Lambda is the mean of the process (sort of; after marginalization the covariance terms will get mixed into the mean as well). As you can see in your PPC, the output is centered above zero, so that’s something.
Posterior predictive sampling samples from a requested random variable by drawing all required “downstream” variables from their respective posterior distributions. Consider this model:
\begin{align}y &\sim N(\mu, \sigma) \\ \mu &\sim N(0, 1) \\ \sigma &\sim Exponential(1)\end{align}
In my way of speaking, the random variable y is “downsteam” of \mu and \sigma, because I can’t sample from it until I first sample from \mu and \sigma. Graphically this model looks like this:
with pm.Model() as m:
mu = pm.Normal('mu')
sigma = pm.Exponential('sigma', 1)
y = pm.Normal('y', mu=mu, sigma=sigma)
pm.model_to_graphviz(m)
In this DAG, you can again see that y depends on \mu and \sigma. So if you do pm.sample_posterior_predictive(idata, var_names=['y']), what will happen is:
- A posterior sample for \mu will be randomly selected
- A posterior sample for \sigma will be randomly selected
- The sample of \mu and \sigma will be used to parameterize the given definition of y, which is y\sim N(\mu, \sigma)
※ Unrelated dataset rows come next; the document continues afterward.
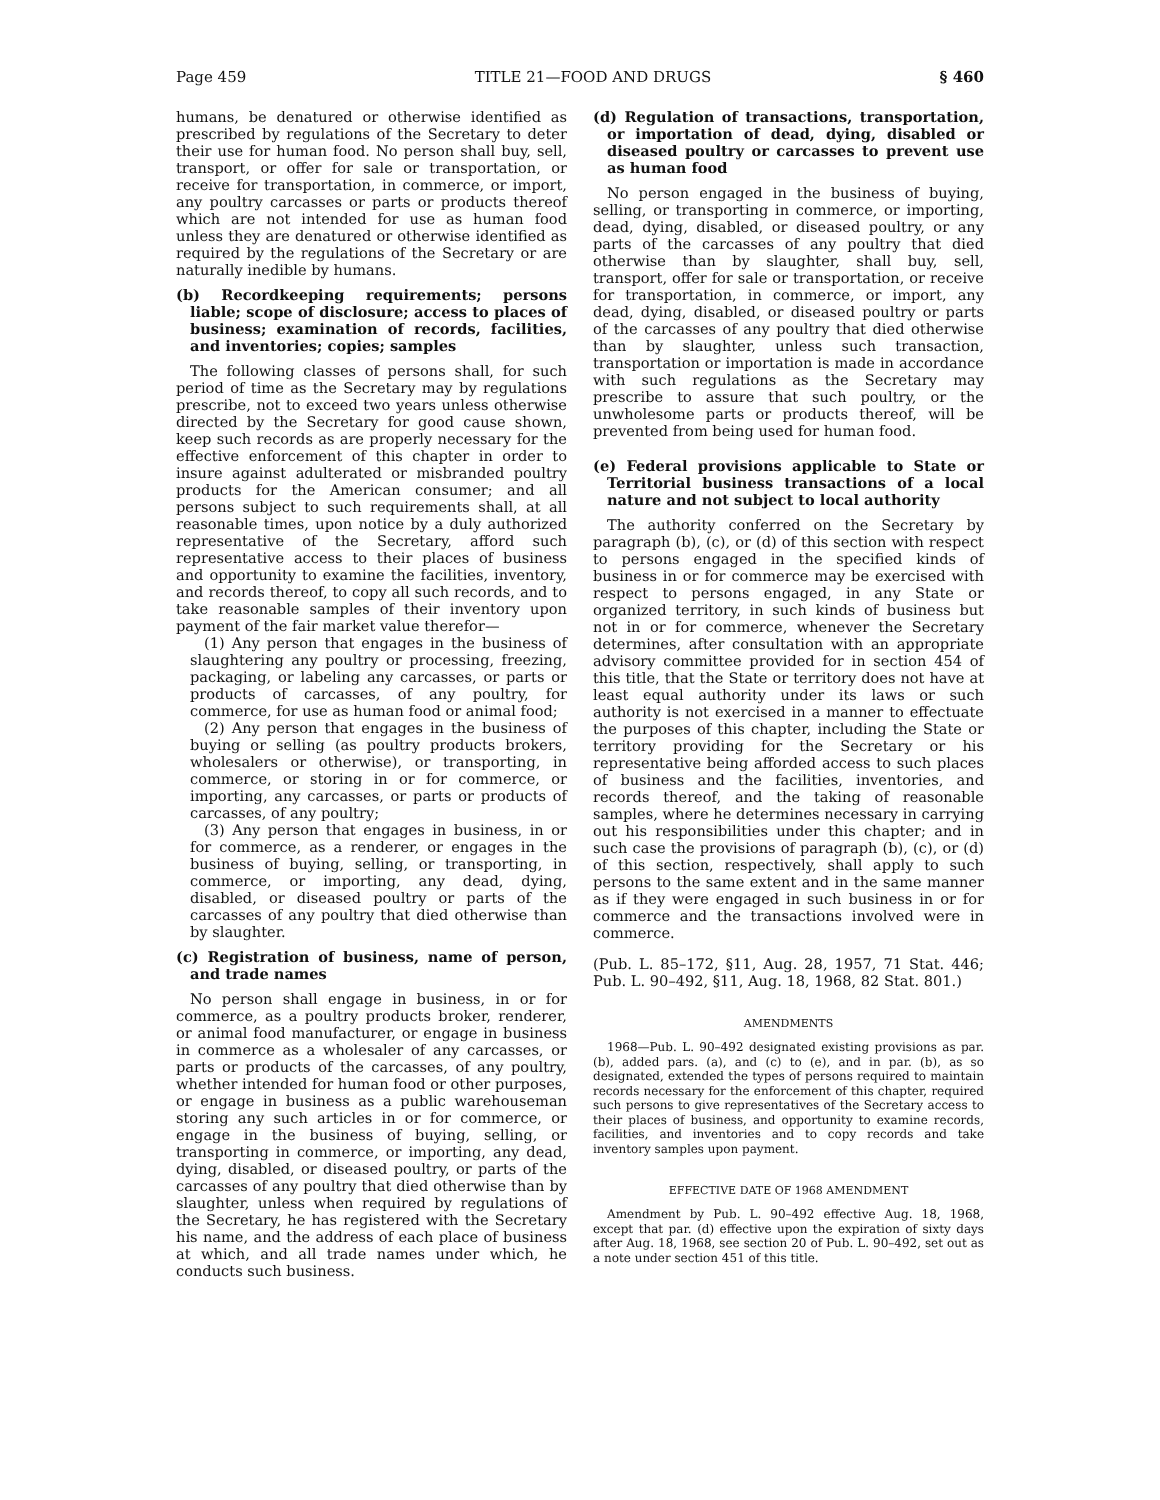Page 459 TITLE 21—FOOD AND DRUGS § 460
humans, be denatured or otherwise identified as prescribed by regulations of the Secretary to deter their use for human food. No person shall buy, sell, transport, or offer for sale or transportation, or receive for transportation, in commerce, or import, any poultry carcasses or parts or products thereof which are not intended for use as human food unless they are denatured or otherwise identified as required by the regulations of the Secretary or are naturally inedible by humans.
(b) Recordkeeping requirements; persons liable; scope of disclosure; access to places of business; examination of records, facilities, and inventories; copies; samples
The following classes of persons shall, for such period of time as the Secretary may by regulations prescribe, not to exceed two years unless otherwise directed by the Secretary for good cause shown, keep such records as are properly necessary for the effective enforcement of this chapter in order to insure against adulterated or misbranded poultry products for the American consumer; and all persons subject to such requirements shall, at all reasonable times, upon notice by a duly authorized representative of the Secretary, afford such representative access to their places of business and opportunity to examine the facilities, inventory, and records thereof, to copy all such records, and to take reasonable samples of their inventory upon payment of the fair market value therefor—
(1) Any person that engages in the business of slaughtering any poultry or processing, freezing, packaging, or labeling any carcasses, or parts or products of carcasses, of any poultry, for commerce, for use as human food or animal food;
(2) Any person that engages in the business of buying or selling (as poultry products brokers, wholesalers or otherwise), or transporting, in commerce, or storing in or for commerce, or importing, any carcasses, or parts or products of carcasses, of any poultry;
(3) Any person that engages in business, in or for commerce, as a renderer, or engages in the business of buying, selling, or transporting, in commerce, or importing, any dead, dying, disabled, or diseased poultry or parts of the carcasses of any poultry that died otherwise than by slaughter.
(c) Registration of business, name of person, and trade names
No person shall engage in business, in or for commerce, as a poultry products broker, renderer, or animal food manufacturer, or engage in business in commerce as a wholesaler of any carcasses, or parts or products of the carcasses, of any poultry, whether intended for human food or other purposes, or engage in business as a public warehouseman storing any such articles in or for commerce, or engage in the business of buying, selling, or transporting in commerce, or importing, any dead, dying, disabled, or diseased poultry, or parts of the carcasses of any poultry that died otherwise than by slaughter, unless when required by regulations of the Secretary, he has registered with the Secretary his name, and the address of each place of business at which, and all trade names under which, he conducts such business.
(d) Regulation of transactions, transportation, or importation of dead, dying, disabled or diseased poultry or carcasses to prevent use as human food
No person engaged in the business of buying, selling, or transporting in commerce, or importing, dead, dying, disabled, or diseased poultry, or any parts of the carcasses of any poultry that died otherwise than by slaughter, shall buy, sell, transport, offer for sale or transportation, or receive for transportation, in commerce, or import, any dead, dying, disabled, or diseased poultry or parts of the carcasses of any poultry that died otherwise than by slaughter, unless such transaction, transportation or importation is made in accordance with such regulations as the Secretary may prescribe to assure that such poultry, or the unwholesome parts or products thereof, will be prevented from being used for human food.
(e) Federal provisions applicable to State or Territorial business transactions of a local nature and not subject to local authority
The authority conferred on the Secretary by paragraph (b), (c), or (d) of this section with respect to persons engaged in the specified kinds of business in or for commerce may be exercised with respect to persons engaged, in any State or organized territory, in such kinds of business but not in or for commerce, whenever the Secretary determines, after consultation with an appropriate advisory committee provided for in section 454 of this title, that the State or territory does not have at least equal authority under its laws or such authority is not exercised in a manner to effectuate the purposes of this chapter, including the State or territory providing for the Secretary or his representative being afforded access to such places of business and the facilities, inventories, and records thereof, and the taking of reasonable samples, where he determines necessary in carrying out his responsibilities under this chapter; and in such case the provisions of paragraph (b), (c), or (d) of this section, respectively, shall apply to such persons to the same extent and in the same manner as if they were engaged in such business in or for commerce and the transactions involved were in commerce.
(Pub. L. 85–172, §11, Aug. 28, 1957, 71 Stat. 446; Pub. L. 90–492, §11, Aug. 18, 1968, 82 Stat. 801.)
AMENDMENTS
1968—Pub. L. 90–492 designated existing provisions as par. (b), added pars. (a), and (c) to (e), and in par. (b), as so designated, extended the types of persons required to maintain records necessary for the enforcement of this chapter, required such persons to give representatives of the Secretary access to their places of business, and opportunity to examine records, facilities, and inventories and to copy records and take inventory samples upon payment.
EFFECTIVE DATE OF 1968 AMENDMENT
Amendment by Pub. L. 90–492 effective Aug. 18, 1968, except that par. (d) effective upon the expiration of sixty days after Aug. 18, 1968, see section 20 of Pub. L. 90–492, set out as a note under section 451 of this title.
- A sample y will be drawn from this new distribution
What happens if you instead ask for pm.sample_posterior_predictive(idata, var_names=['mu'])? \mu depends on nothing – there are no edges pointing into \mu on the graph. So we can skip steps (1) and (2) and go straight to (3). \mu was defined as \mu \sim N(0, 1), so it will draw from that. That’s just the prior though, which is probably not what you were expecting! If you just want to look at the posterior, though, that’s already saved in your idata, so there’s no need to do any further sampling.
It looks like you Lambda variable falls into this 2nd category. So you don’t actually want to do posterior predictive sampling on it, you can just directly use the posterior. I’d show an example with your code but it’s not copy-pastable.